Obama’s advisers have spoken of his brand, which is a stand-in for the party identity that defined other presidencies. Obama’s brand is about inclusivity, transcendence, a generational break from stale dogmas. Inevitably, Obama’s brand management runs up against the culture of his party. State activists are sometimes told their requests for the president to appear at a typical political event, in some ballroom with room dividers or at the local labor hall, aren’t going to fly. Aides know that if they bring that kind of thing to Obama, he’ll ask, “Can’t we do any better than that?” As a rule, Obama no longer speaks at the traditional Jefferson-Jackson dinners where state Democratic parties gather to raise money from the faithful. “For what?” a senior aide responded when I asked why. “To talk to the same people he already has?” Obama prefers venues, preferably outdoors or in large theaters, where he can reach voters who aren’t party regulars. He generally refuses to do “robo-calls,” those ubiquitous, recorded messages in which a politician asks you to go out and vote for the party. “He’s got a practical objection to them, which is that they’re irritating,” Axelrod explained to me…

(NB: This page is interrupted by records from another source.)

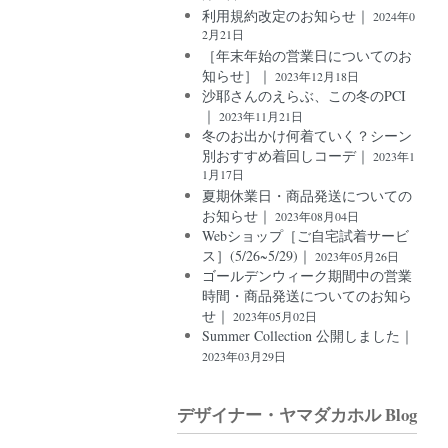
利用規約改定のお知らせ｜
2024年0
2月21日
［年末年始の営業日についてのお
知らせ］｜
2023年12月18日
沙耶さんのえらぶ、この冬のPCI
｜
2023年11月21日
冬のお出かけ何着ていく？シーン
別おすすめ着回しコーデ｜
2023年1
1月17日
夏期休業日・商品発送についての
お知らせ｜
2023年08月04日
Webショップ［ご自宅試着サービ
ス］(5/26~5/29)｜
2023年05月26日
ゴールデンウィーク期間中の営業
時間・商品発送についてのお知ら
せ｜
2023年05月02日
Summer Collection 公開しました｜
2023年03月29日
デザイナー・ヤマダカホル Blog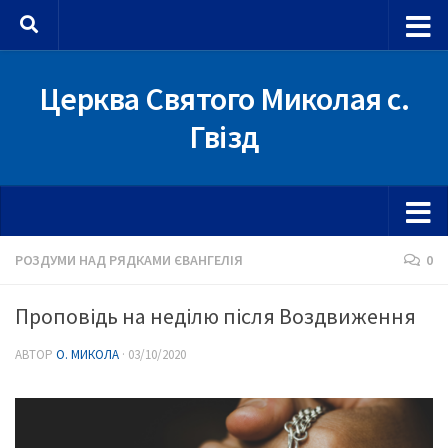
Skip to content
Церква Святого Миколая с.
Гвізд
РОЗДУМИ НАД РЯДКАМИ ЄВАНГЕЛІЯ
0
Проповідь на неділю після Воздвиження
АВТОР
О. МИКОЛА
·
03/10/2020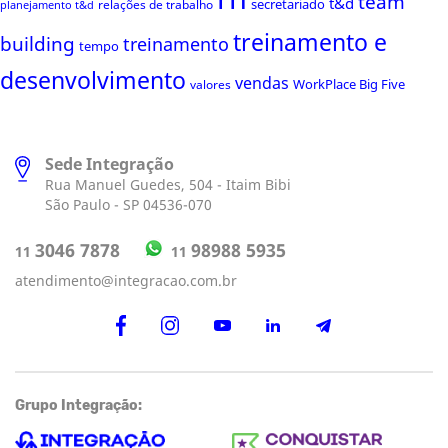
team
t&d
secretariado
relações de trabalho
planejamento t&d
treinamento e
building
treinamento
tempo
desenvolvimento
vendas
WorkPlace Big Five
valores
Sede Integração
Rua Manuel Guedes, 504 - Itaim Bibi
São Paulo - SP 04536-070
98988 5935
3046 7878
11
11
atendimento@integracao.com.br
Grupo Integração: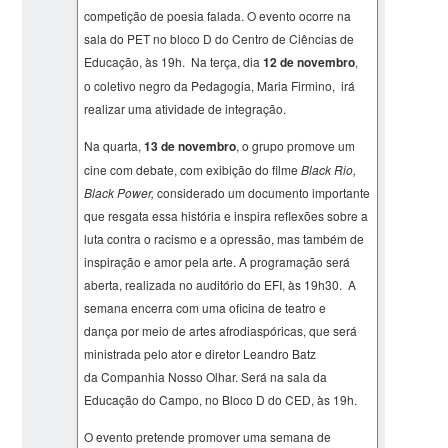
competição de poesia falada. O evento ocorre na
sala do PET no bloco D do Centro de Ciências de
Educação, às 19h. Na terça, dia
12 de novembro
,
o coletivo negro da Pedagogia, Maria Firmino, irá
realizar uma atividade de integração.
Na quarta,
13 de novembro
, o grupo promove um
cine com debate, com exibição do filme
Black Rio,
Black Power,
considerado um documento importante
que resgata essa história e inspira reflexões sobre a
luta contra o racismo e a opressão, mas também de
inspiração e amor pela arte. A programação será
aberta, realizada no auditório do EFI, às 19h30. A
semana encerra com uma oficina de teatro e
dança por meio de artes afrodiaspóricas, que será
ministrada pelo ator e diretor Leandro Batz
da Companhia Nosso Olhar. Será na sala da
Educação do Campo, no Bloco D do CED, às 19h.
O evento pretende promover uma semana de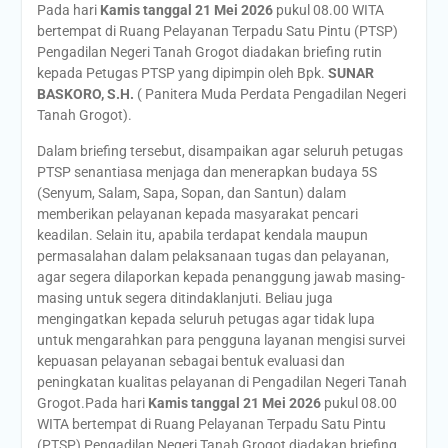
Pada hari
Kamis tanggal 21 Mei 2026
pukul 08.00 WITA
bertempat di Ruang Pelayanan Terpadu Satu Pintu (PTSP)
Pengadilan Negeri Tanah Grogot diadakan briefing rutin
kepada Petugas PTSP yang dipimpin oleh Bpk.
SUNAR
BASKORO, S.H.
( Panitera Muda Perdata Pengadilan Negeri
Tanah Grogot).
Dalam briefing tersebut, disampaikan agar seluruh petugas
PTSP senantiasa menjaga dan menerapkan budaya 5S
(Senyum, Salam, Sapa, Sopan, dan Santun) dalam
memberikan pelayanan kepada masyarakat pencari
keadilan. Selain itu, apabila terdapat kendala maupun
permasalahan dalam pelaksanaan tugas dan pelayanan,
agar segera dilaporkan kepada penanggung jawab masing-
masing untuk segera ditindaklanjuti. Beliau juga
mengingatkan kepada seluruh petugas agar tidak lupa
untuk mengarahkan para pengguna layanan mengisi survei
kepuasan pelayanan sebagai bentuk evaluasi dan
peningkatan kualitas pelayanan di Pengadilan Negeri Tanah
Grogot.Pada hari
Kamis tanggal 21 Mei 2026
pukul 08.00
WITA bertempat di Ruang Pelayanan Terpadu Satu Pintu
(PTSP) Pengadilan Negeri Tanah Grogot diadakan briefing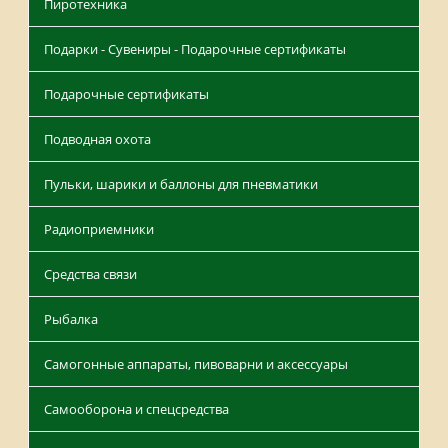
Пиротехника
Подарки - Сувениры - Подарочные сертификаты
Подарочные сертификаты
Подводная охота
Пульки, шарики и баллоны для пневматики
Радиоприемники
Средства связи
Рыбалка
Самогонные аппараты, пивоварни и аксессуары
Самооборона и спецсредства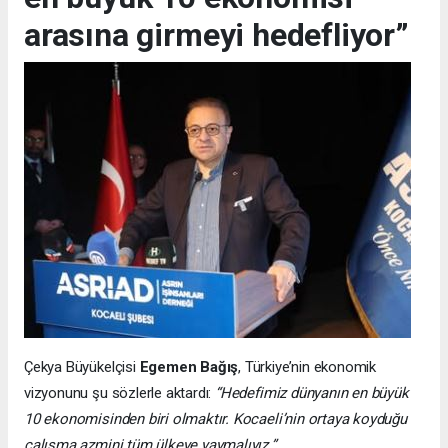
arasına girmeyi hedefliyor”
Çekya Büyükelçisi
Egemen Bağış
, Türkiye’nin ekonomik
vizyonunu şu sözlerle aktardı:
“Hedefimiz dünyanın en büyük
10 ekonomisinden biri olmaktır. Kocaeli’nin ortaya koyduğu
çalışma azmini tüm ülkeye yaymalıyız.”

If the president isn’t going to be his party’s chief strategist or its most prolific fund-raiser, then aides say there are two things he will do for his party that are, ultimately, more important — and that are, not coincidentally, in keeping with the brand. The first is to remind voters that Democrats didn’t create the current economic morass. As Rahm Emanuel told me when we sat down in April, “The American people know overwhelmingly that he inherited a” — and here Emanuel used a word I can’t repeat — “sandwich.” (Suffice it to say the sandwich wasn’t pastrami.) “They know that. They don’t need to be educated. I believe it’s worth reminding them of the scale, size and scope of the” — that word again — “sandwich we got…
The second thing Obama can do for Democrats, in the view of the White House, is to change the way they run their campaigns. Democrats running for the House and the Senate, like the party’s presidential candidates, have generally relied almost exclusively on the unions and other constituency groups to get out the vote, using paid phone banks and door-knockers. Starting out, Obama didn’t have that option. His party’s existing organizational structure was largely beholden to Hillary Clinton through the 2008 primaries, so Obama recruited an army of volunteers, many of them previously uninvolved in any kind of party politics, who ended up organizing blocks and precincts in their towns, lobbying neighbors door to door on Obama’s behalf and squeezing out the vote on Election Day. It was, in effect, much like the volunteer-driven network employed by Bush’s campaign in 2004, although less centralized and more Internet-focused.